The same day, a security researcher going by the Twitter name of '"milkream" posted images relating to a ransomware sample that was actively checking for internal Honda network domains. If the domains concerned do not resolve when the ransomware is executed, it exists without encrypting anything.
That ransomware is known as SNAKE. Bleeping Computer managed to contact the operator of the ransomware who neither denied nor admitted being behind the Honda cyber attack. the SNAKE operators said that it would "not share details about the attack in order to allow the target some deniability."
What is known is that Honda temporarily shut some of its production facilities, as well as both the customer service and financial services operations. In a statement given to the BBC, the car manufacturer said: "Honda can confirm that a cyber-attack has taken place on the Honda network."

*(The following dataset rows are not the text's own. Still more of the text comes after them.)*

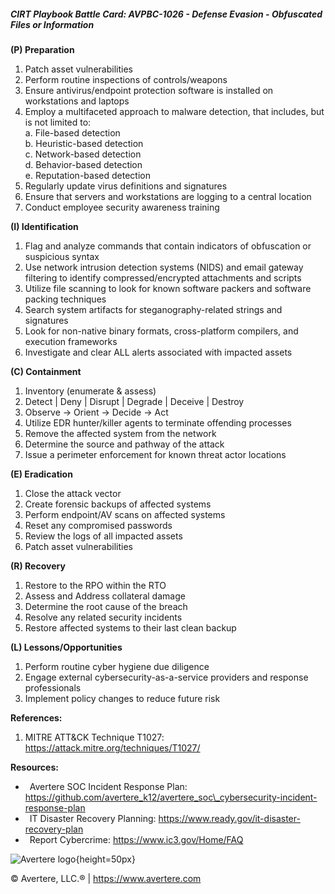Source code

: ##### CIRT Playbook Battle Card: **AVPBC-1026 - Defense Evasion - Obfuscated Files or Information**

**(P) Preparation**

1.  Patch asset vulnerabilities
2.  Perform routine inspections of controls/weapons
3.  Ensure antivirus/endpoint protection software is installed on workstations and laptops
4.  Employ a multifaceted approach to malware detection, that includes, but is not limited to:  
    a. File-based detection  
    b. Heuristic-based detection  
    c. Network-based detection  
    d. Behavior-based detection  
    e. Reputation-based detection
5.  Regularly update virus definitions and signatures
6.  Ensure that servers and workstations are logging to a central location
7.  Conduct employee security awareness training

**(I) Identification**

1.  Flag and analyze commands that contain indicators of obfuscation or suspicious syntax
2.  Use network intrusion detection systems (NIDS) and email gateway filtering to identify compressed/encrypted attachments and scripts
3.  Utilize file scanning to look for known software packers and software packing techniques
4.  Search system artifacts for steganography-related strings and signatures
5.  Look for non-native binary formats, cross-platform compilers, and execution frameworks
6.  Investigate and clear ALL alerts associated with impacted assets

**(C) Containment**

1.  Inventory (enumerate & assess)
2.  Detect | Deny | Disrupt | Degrade | Deceive | Destroy
3.  Observe -> Orient -> Decide -> Act
4.  Utilize EDR hunter/killer agents to terminate offending processes
5.  Remove the affected system from the network
6.  Determine the source and pathway of the attack
7.  Issue a perimeter enforcement for known threat actor locations

**(E) Eradication**

1.  Close the attack vector
2.  Create forensic backups of affected systems
3.  Perform endpoint/AV scans on affected systems
4.  Reset any compromised passwords
5.  Review the logs of all impacted assets
6.  Patch asset vulnerabilities

**(R) Recovery**

1.  Restore to the RPO within the RTO
2.  Assess and Address collateral damage
3.  Determine the root cause of the breach
4.  Resolve any related security incidents
5.  Restore affected systems to their last clean backup

**(L) Lessons/Opportunities**

1.  Perform routine cyber hygiene due diligence
2.  Engage external cybersecurity-as-a-service providers and response professionals
3.  Implement policy changes to reduce future risk

**References:**

1.  MITRE ATT&CK Technique T1027: https://attack.mitre.org/techniques/T1027/

**Resources:**

*    Avertere SOC Incident Response Plan: https://github.com/avertere_k12/avertere_soc\_cybersecurity-incident-response-plan
*    IT Disaster Recovery Planning: https://www.ready.gov/it-disaster-recovery-plan
*    Report Cybercrime: https://www.ic3.gov/Home/FAQ

![Avertere logo](https://example.com/averttere-logo.jpg){height=50px}

  
© Avertere, LLC.® | https://www.avertere.com
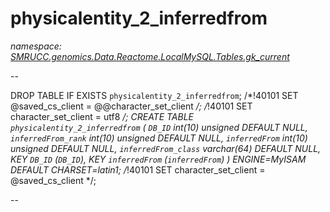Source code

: ﻿# physicalentity_2_inferredfrom
_namespace: [SMRUCC.genomics.Data.Reactome.LocalMySQL.Tables.gk_current](./index.md)_

--
 
 DROP TABLE IF EXISTS `physicalentity_2_inferredfrom`;
 /*!40101 SET @saved_cs_client = @@character_set_client */;
 /*!40101 SET character_set_client = utf8 */;
 CREATE TABLE `physicalentity_2_inferredfrom` (
 `DB_ID` int(10) unsigned DEFAULT NULL,
 `inferredFrom_rank` int(10) unsigned DEFAULT NULL,
 `inferredFrom` int(10) unsigned DEFAULT NULL,
 `inferredFrom_class` varchar(64) DEFAULT NULL,
 KEY `DB_ID` (`DB_ID`),
 KEY `inferredFrom` (`inferredFrom`)
 ) ENGINE=MyISAM DEFAULT CHARSET=latin1;
 /*!40101 SET character_set_client = @saved_cs_client */;
 
 --





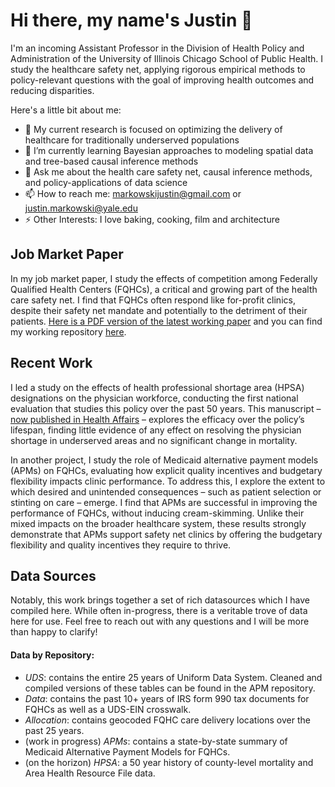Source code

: # Hi there, my name's Justin 👋

I'm an incoming Assistant Professor in the Division of Health Policy and Administration of the University of Illinois Chicago School of Public Health. I study the healthcare safety net, applying rigorous empirical methods to policy-relevant questions with the goal of improving health outcomes and reducing disparities.


Here's a little bit about me:
- 🔭 My current research is focused on optimizing the delivery of healthcare for traditionally underserved populations
- 🌱 I’m currently learning Bayesian approaches to modeling spatial data and tree-based causal inference methods
- 💬 Ask me about the health care safety net, causal inference methods, and policy-applications of data science
- 📫 How to reach me: markowskijustin@gmail.com or justin.markowski@yale.edu
- ⚡ Other Interests: I love baking, cooking, film and architecture


## Job Market Paper
In my job market paper, I study the effects of competition among Federally Qualified Health Centers (FQHCs), a critical and growing part of the health care safety net. I find that FQHCs often respond like for-profit clinics, despite their safety net mandate and potentially to the detriment of their patients. [Here is a PDF version of the latest working paper](https://github.com/markowskijustin/Competition/blob/main/documentation/Markowski%20Writing%20Sample%20Competition.pdf) and you can find my working repository [here](https://github.com/markowskijustin/Competition).


## Recent Work
I led a study on the effects of health professional shortage area (HPSA) designations on the physician workforce, conducting the first national evaluation that studies this policy over the past 50 years. This manuscript – [now published in Health Affairs](https://www.healthaffairs.org/doi/10.1377/hlthaff.2023.00478) – explores the efficacy over the policy’s lifespan, finding little evidence of any effect on resolving the physician shortage in underserved areas and no significant change in mortality.

In another project, I study the role of Medicaid alternative payment models (APMs) on FQHCs, evaluating how explicit quality incentives and budgetary flexibility impacts clinic performance. To address this, I explore the extent to which desired and unintended consequences – such as patient selection or stinting on care – emerge. I find that APMs are successful in improving the performance of FQHCs, without inducing cream-skimming. Unlike their mixed impacts on the broader healthcare system, these results strongly demonstrate that APMs support safety net clinics by offering the budgetary flexibility and quality incentives they require to thrive. <!--You can find my working repository [here](https://github.com/markowskijustin/APMs).-->

## Data Sources

Notably, this work brings together a set of rich datasources which I have compiled here. While often in-progress, there is a veritable trove of data here for use. Feel free to reach out with any questions and I will be more than happy to clarify!

#### Data by Repository: 
- *UDS*: contains the entire 25 years of Uniform Data System. Cleaned and compiled versions of these tables can be found in the APM repository.
- *Data*: contains the past 10+ years of IRS form 990 tax documents for FQHCs as well as a UDS-EIN crosswalk.
- *Allocation*: contains geocoded FQHC care delivery locations over the past 25 years.
- (work in progress) *APMs*: contains a state-by-state summary of Medicaid Alternative Payment Models for FQHCs. 
- (on the horizon) *HPSA*: a 50 year history of county-level mortality and Area Health Resource File data.

<!--
**markowskijustin/markowskijustin** is a ✨ _special_ ✨ repository because its `README.md` (this file) appears on your GitHub profile.

Here are some ideas to get you started:

- 🔭 I’m currently working on ...
- 🌱 I’m currently learning ...
- 👯 I’m looking to collaborate on ...
- 🤔 I’m looking for help with ...
- 💬 Ask me about ...
- 📫 How to reach me: ...
- 😄 Pronouns: ...
- ⚡ Fun fact: ...
-->

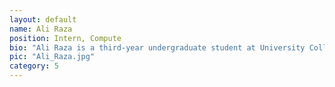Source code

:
 ```yaml
---
layout: default
name: Ali Raza
position: Intern, Compute
bio: "Ali Raza is a third-year undergraduate student at University College London studying Biochemistry. He is interested in developing and applying computational techniques alongside biochemical and biophysical experimentation to address biological problems. At Bind, he is evaluating how effectively existing computational approaches can predict interactions between intrinsically disordered proteins (IDPs) and small molecules."
pic: "Ali_Raza.jpg"
category: 5
---
```

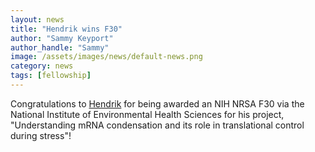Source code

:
 ```yaml
---
layout: news
title: "Hendrik wins F30"
author: "Sammy Keyport"
author_handle: "Sammy"
image: /assets/images/news/default-news.png
category: news
tags: [fellowship]
---
```

Congratulations to [Hendrik] for being awarded an NIH NRSA F30 via the National Institute of Environmental Health Sciences for his project, "Understanding mRNA condensation and its role in translational control during stress"!

[Hendrik]: /team/hendrik-glauninger
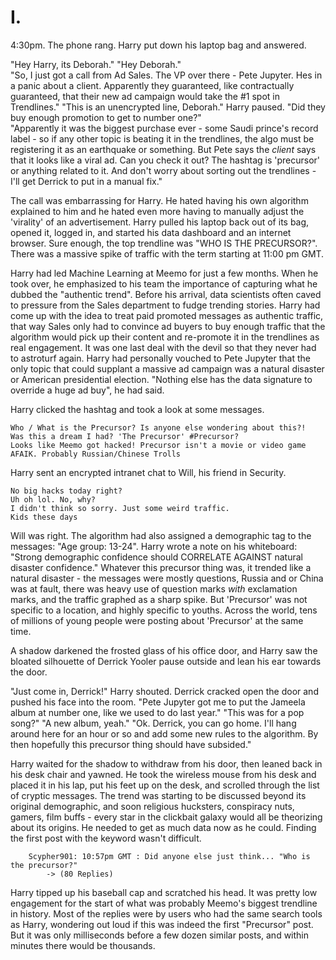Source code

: # I.

4:30pm. The phone rang. Harry put down his laptop bag and answered.
  
"Hey Harry, its Deborah." 
"Hey Deborah."  
"So, I just got a call from Ad Sales. The VP over there - Pete Jupyter. Hes in a panic about a client. Apparently they guaranteed, like contractually guaranteed, that their new ad campaign would take the #1 spot in Trendlines."
"This is an unencrypted line, Deborah." Harry paused. "Did they buy enough promotion to get to number one?"  
"Apparently it was the biggest purchase ever - some Saudi prince's record label - so if any other topic is beating it in the trendlines, the algo must be registering it as an earthquake or something. But Pete says the *client* says that it looks like a viral ad. Can you check it out? The hashtag is 'precursor' or anything related to it. And don't worry about sorting out the trendlines - I'll get Derrick to put in a manual fix."
  
The call was embarrassing for Harry. He hated having his own algorithm explained to him and he hated even more having to manually adjust the 'virality' of an advertisement. Harry pulled his laptop back out of its bag, opened it, logged in, and started his data dashboard and an internet browser. Sure enough, the top trendline was "WHO IS THE PRECURSOR?". There was a massive spike of traffic with the term starting at 11:00 pm GMT.

Harry had led Machine Learning at Meemo for just a few months. When he took over, he emphasized to his team the importance of capturing what he dubbed the "authentic trend". Before his arrival, data scientists often caved to pressure from the Sales department to fudge trending stories. Harry had come up with the idea to treat paid promoted messages as authentic traffic, that way Sales only had to convince ad buyers to buy enough traffic that the algorithm would pick up their content and re-promote it in the trendlines as real engagement. It was one last deal with the devil so that they never had to astroturf again. Harry had personally vouched to Pete Jupyter that the only topic that could supplant a massive ad campaign was a natural disaster or American presidential election. "Nothing else has the data signature to override a huge ad buy", he had said.

Harry clicked the hashtag and took a look at some messages.

	Who / What is the Precursor? Is anyone else wondering about this?!
	Was this a dream I had? 'The Precursor' #Precursor?
	Looks like Meemo got hacked! Precursor isn't a movie or video game AFAIK. Probably Russian/Chinese Trolls

Harry sent an encrypted intranet chat to Will, his friend in Security.

	No big hacks today right?
	Uh oh lol. No, why?
	I didn't think so sorry. Just some weird traffic.
	Kids these days

Will was right. The algorithm had also assigned a demographic tag to the messages: "Age group: 13-24". Harry wrote a note on his whiteboard: "Strong demographic confidence should CORRELATE AGAINST natural disaster confidence." Whatever this precursor thing was, it trended like a natural disaster - the messages were mostly questions, Russia and or China was at fault, there was heavy use of question marks *with* exclamation marks, and the traffic graphed as a sharp spike. But 'Precursor' was not specific to a location, and highly specific to youths. Across the world, tens of millions of young people were posting about 'Precursor' at the same time.

A shadow darkened the frosted glass of his office door, and Harry saw the bloated silhouette of Derrick Yooler pause outside and lean his ear towards the door.

"Just come in, Derrick!" Harry shouted. Derrick cracked open the door and pushed his face into the room.
"Pete Jupyter got me to put the Jameela album at number one, like we used to do last year."
"This was for a pop song?"
"A new album, yeah."
"Ok. Derrick, you can go home. I'll hang around here for an hour or so and add some new rules to the algorithm. By then hopefully this precursor thing should have subsided."

Harry waited for the shadow to withdraw from his door, then leaned back in his desk chair and yawned. He took the wireless mouse from his desk and placed it in his lap, put his feet up on the desk, and scrolled through the list of cryptic messages. The trend was starting to be discussed beyond its original demographic, and soon religious hucksters, conspiracy nuts, gamers, film buffs - every star in the clickbait galaxy would all be theorizing about its origins. He needed to get as much data now as he could. Finding the first post with the keyword wasn't difficult.

		Scypher901: 10:57pm GMT : Did anyone else just think... "Who is the precursor?"
			-> (80 Replies)
			
Harry tipped up his baseball cap and scratched his head. It was pretty low engagement for the start of what was probably Meemo's biggest trendline in history. Most of the replies were by users who had the same search tools as Harry, wondering out loud if this was indeed the first "Precursor" post. But it was only milliseconds before a few dozen similar posts, and within minutes there would be thousands.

Speaking to The Verge, Honda said that there was "no current evidence of loss of personally identifiable information." This would seem to tie in with the attack being a SNAKE one as, unlike other ransomware operators, it doesn't appear to exfiltrate data which can then be used as leverage for ransom payments.
"SNAKE Ransomware was identified around the end of 2019 and while the ransomware itself wasn't very sophisticated," Josh Smith, a security analyst at Nuspire, said, "what made it interesting was that it had additional functionality programmed into it to forcibly stop processes, especially items involving Industrial Control Systems (ICS) operations."
"It's possible that this attack was connected to teleworking," Oz Alashe, CEO of CybSafe, said. "The coronavirus pandemic has created a sizable remote workforce which has increased businesses' attack surfaces and heightened existing vulnerabilities," Alashe concluded.
"Honda has experienced a cyberattack that has affected production operations at some U.S. plants. However, there is no current evidence of loss of personally identifiable information," a Honda spokesperson told me in an emailed stgatement. "We have resumed production in most plants and are currently working toward the return to production of our auto and engine plants in Ohio."